I will double check this again with an eqiad host to make sure this was not just pure luck

Mentioned in SAL (#wikimedia-operations) [2022-05-12T05:41:38Z] <marostegui@cumin1001> dbctl commit (dc=all): 'Repool db2122 T307501', diff saved to https://phabricator.wikimedia.org/P27793 and previous config saved to /var/cache/conftool/dbconfig/20220512-054138-marostegui.json

And of course, I alter db1127 before migrating to 10.6 and now the optimizer goes well...

mysql:root@localhost [centralauth]> FLUSH STATUS; pager cat > /dev/null; SELECT /* MediaWiki\Extension\GlobalBlocking\GlobalBlocking::getGlobalBlockingBlock  */  gb_id,gb_address,gb_by,gb_by_wiki,gb_reason,gb_timestamp,gb_anon_only,gb_expiry,gb_range_start,gb_range_end  FROM `globalblocks`    WHERE (gb_range_start  LIKE 'v6-2%' ESCAPE '`' ) AND (gb_range_start <= 'v6-2A02C207204105070000000000000099') AND (gb_range_end >= 'v6-2A02C207204105070000000000000099') AND (gb_expiry > '20220505113815')  ; nopager; SHOW STATUS like 'Hand%';
Query OK, 0 rows affected (0.000 sec)

__Records shown__

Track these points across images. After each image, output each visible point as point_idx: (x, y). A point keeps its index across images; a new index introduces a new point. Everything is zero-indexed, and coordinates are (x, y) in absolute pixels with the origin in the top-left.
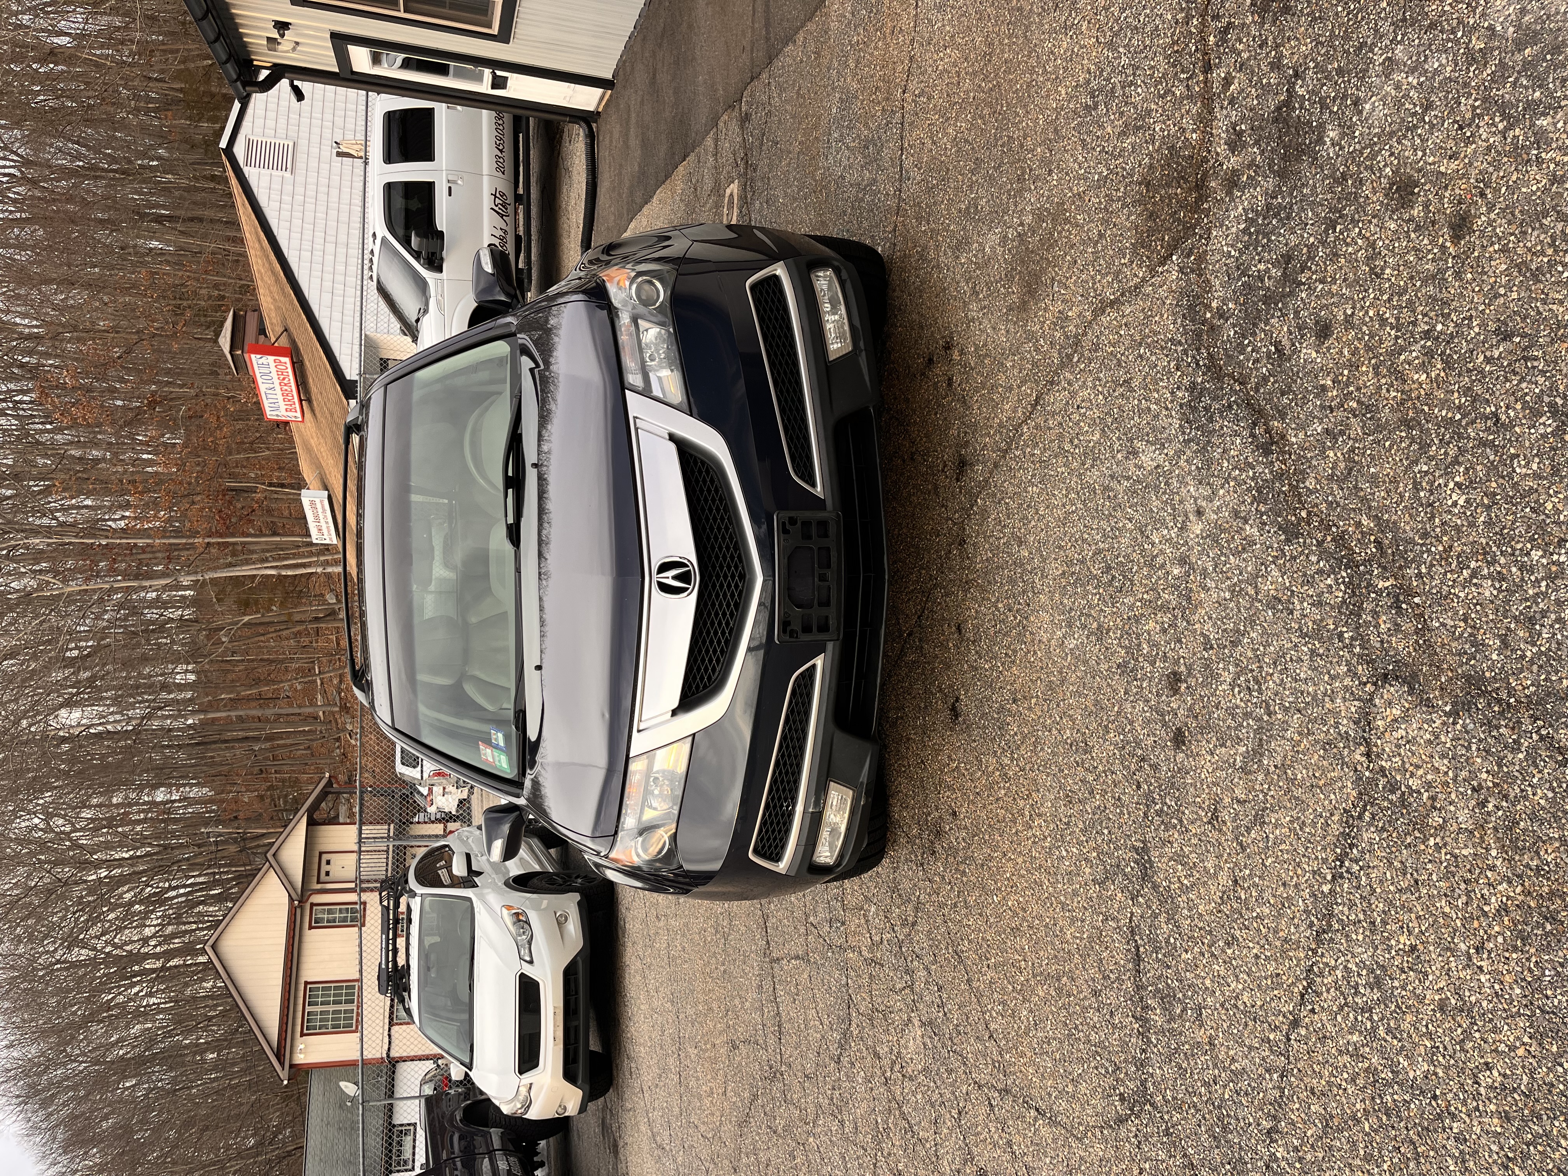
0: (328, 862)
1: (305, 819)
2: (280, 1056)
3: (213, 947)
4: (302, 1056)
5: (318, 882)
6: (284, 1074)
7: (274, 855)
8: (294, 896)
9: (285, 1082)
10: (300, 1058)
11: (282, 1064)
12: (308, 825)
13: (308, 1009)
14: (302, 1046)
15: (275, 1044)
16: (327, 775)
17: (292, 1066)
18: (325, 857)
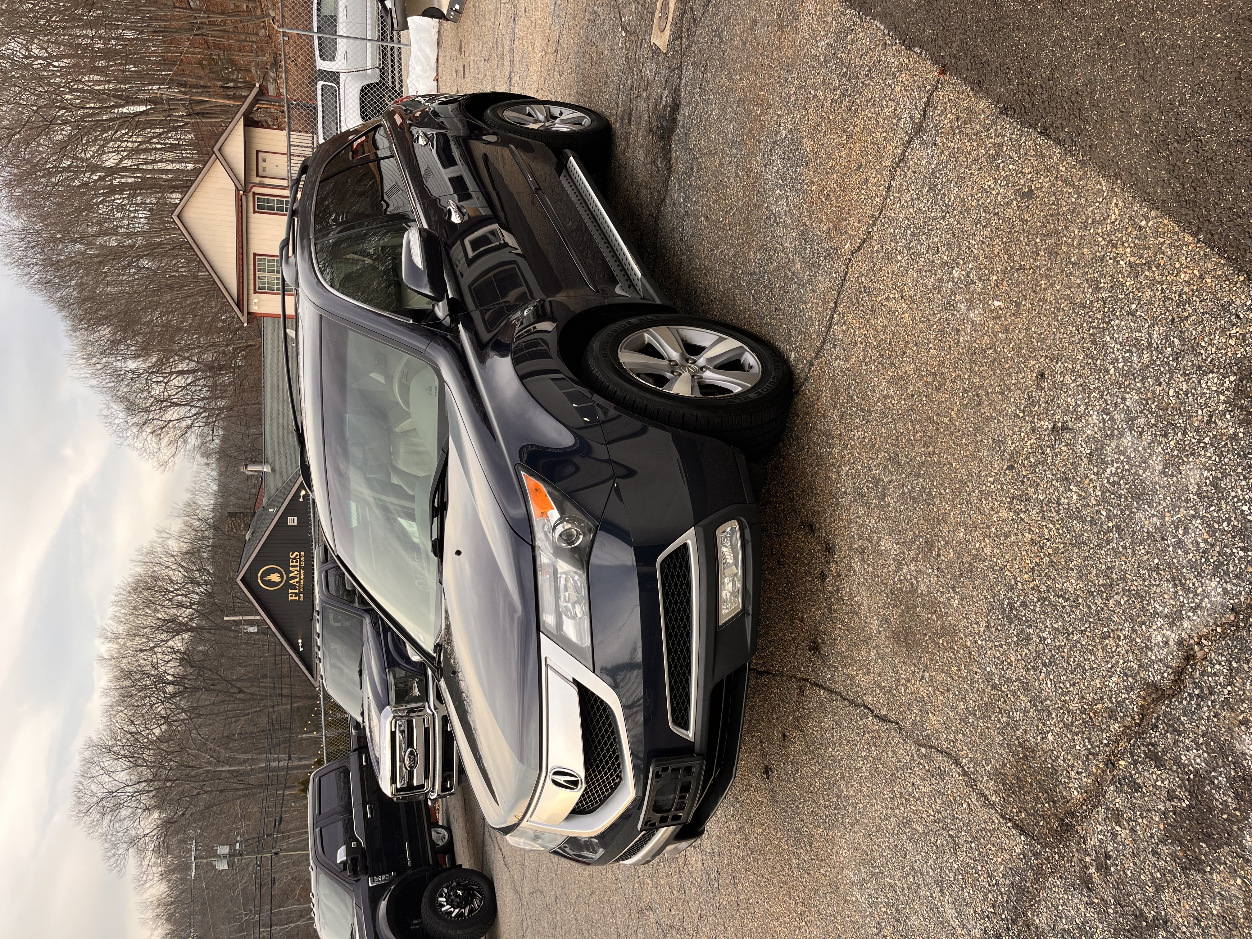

__Action item__
In the database thread, which host does the dbctl commit repool?

__Written solution__
db2122